Checkoff increase proposal approved at Manitoba Beef Producers district meeting as organization deals with decline in checkoffs from shrinking cattle herd
The Lord works in mysterious ways.
Imports of communion wafers are apparently one of the Canadian beef industry’s trump cards in its ongoing battle to overturn Washington’s country-of-origin labelling Law (COOL).
“It’s not that the government of Canada doesn’t like Catholics,” Manitoba Beef Producers general manager Cam Dahl said at the recent District 6 meeting.
“It’s because there happens to be a particular U.S. representative who really likes COOL, and one of his strong supporters exports a lot of communion wafers to Canada.”
After ending up on the wrong end of a World Trade Organization ruling, Washington “doubled down” on the discriminatory practice requiring all meat products to have labels indicating whether the animals had been born, raised and slaughtered in the country.
The original labelling law struck down by the WTO cost Canadian producers $45 to $50 per head, but the revised version is much worse, with the industry estimating the cost of segregating foreign cattle at packing plants at $90 to $100 per head.
“If the WTO rules in our favour again, we will be in the position to retaliate for around $1 billion a year,” said Dahl.

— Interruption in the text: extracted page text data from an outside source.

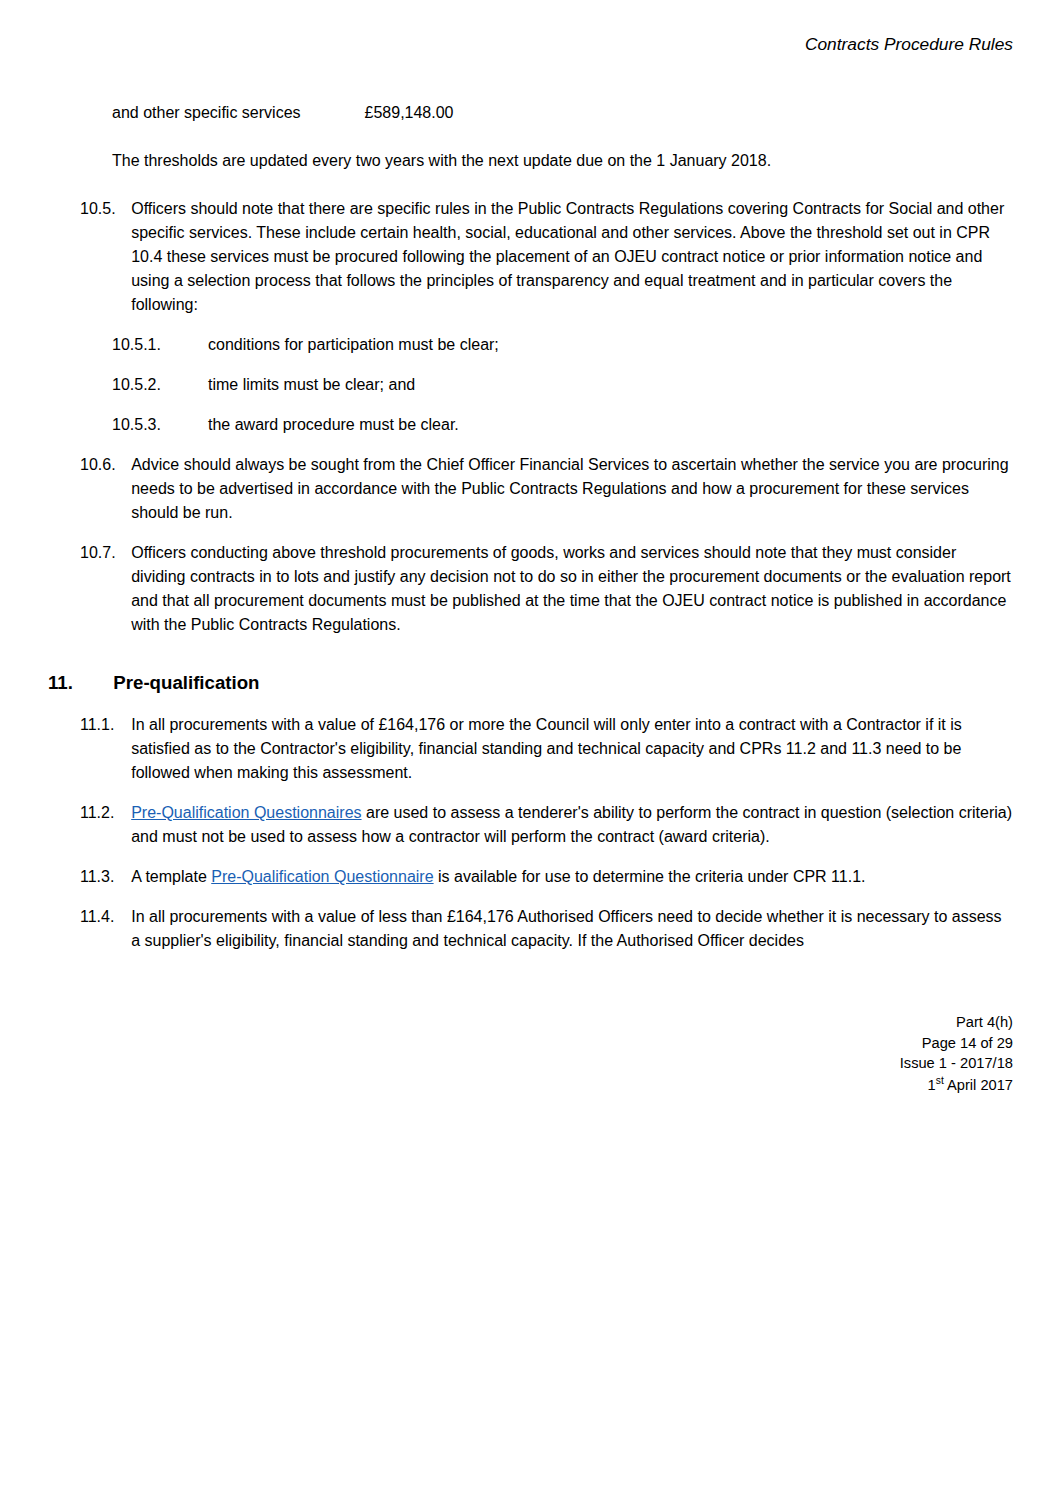Contracts Procedure Rules
and other specific services£589,148.00
The thresholds are updated every two years with the next update due on the 1 January 2018.
10.5.
Officers should note that there are specific rules in the Public Contracts Regulations covering Contracts for Social and other specific services. These include certain health, social, educational and other services. Above the threshold set out in CPR 10.4 these services must be procured following the placement of an OJEU contract notice or prior information notice and using a selection process that follows the principles of transparency and equal treatment and in particular covers the following:
10.5.1.
conditions for participation must be clear;
10.5.2.
time limits must be clear; and
10.5.3.
the award procedure must be clear.
10.6.
Advice should always be sought from the Chief Officer Financial Services to ascertain whether the service you are procuring needs to be advertised in accordance with the Public Contracts Regulations and how a procurement for these services should be run.
10.7.
Officers conducting above threshold procurements of goods, works and services should note that they must consider dividing contracts in to lots and justify any decision not to do so in either the procurement documents or the evaluation report and that all procurement documents must be published at the time that the OJEU contract notice is published in accordance with the Public Contracts Regulations.
11.
Pre-qualification
11.1.
In all procurements with a value of £164,176 or more the Council will only enter into a contract with a Contractor if it is satisfied as to the Contractor's eligibility, financial standing and technical capacity and CPRs 11.2 and 11.3 need to be followed when making this assessment.
11.2.
Pre-Qualification Questionnaires are used to assess a tenderer's ability to perform the contract in question (selection criteria) and must not be used to assess how a contractor will perform the contract (award criteria).
11.3.
A template Pre-Qualification Questionnaire is available for use to determine the criteria under CPR 11.1.
11.4.
In all procurements with a value of less than £164,176 Authorised Officers need to decide whether it is necessary to assess a supplier's eligibility, financial standing and technical capacity. If the Authorised Officer decides
Part 4(h)
Page 14 of 29
Issue 1 - 2017/18
1st April 2017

A “very strategic” list of American products, communion wafers included, that could be subjected to 100 per cent tariffs has been published, he said. It’s hoped that — along with a legal action, supported by American packers — will pressure American lawmakers to make changes before a second WTO ruling, which is about 18 months away.
“Hopefully, that will lead to a legislative solution, which is the right solution,” said Dahl.
Dahl also briefed producers on an agreement in principle between Canada and the European Union that could open up new tariff-free market access for 65,000 tonnes of hormone-free beef worth $600 million a year — roughly the equivalent of Manitoba’s entire annual production.
But the deal must first be translated into 21 different languages, and then ratified by 29 governments, including Canada.
“I’m confident that’s going to be done,” said Dahl. “There’s some really strong political arguments in favour of it, but it’s going to take time.”
The Japanese market is also boosting the industry’s fortunes by about 20,000 tonnes per year after Tokyo agreed to allow beef from animals under the age of 30 months (versus 21 months previously). The deal, once beef starts flowing, will be worth about $75 million a year.
In response to the growing potential for new markets, formerly mothballed small- to medium-size packing plants, such as Natural Valley in Saskatchewan and Rancher’s Beef in Alberta, are being reopened, said Dahl.
New markets may be opening up, but the question of heifer retention and a possible expansion in the provincial cattle herd remains unsettled.
Robin Hill, manager of Heartland Livestock in Virden, said contrary to expectations, the liquidation of cows and heifers appears to be accelerating in his area.
“They’re going,” said Hill, noting that unusually high numbers of cows are being sold even with the traditional cull cow selling season still weeks away.
If the herd continues to decline, it will reduce Manitoba Beef Producers’ budget, which relies on a $2-per-head refundable checkoff, said president Trevor Atchison.
Last year, reserves were used to cover a budget shortfall of $6,000, and this year’s deficit is on track to exceed $40,000.
A resolution proposing a 50-cent increase in the checkoff next year, to be followed by a further 50-cent increase in 2015-16 was approved by District 6 and will be forwarded to the association’s annual general meeting in February.
A 50-cent increase in the checkoff would generate $250,000 and put the group back on the funding level that it enjoyed two years ago when the provincial herd was much larger, said Atchison.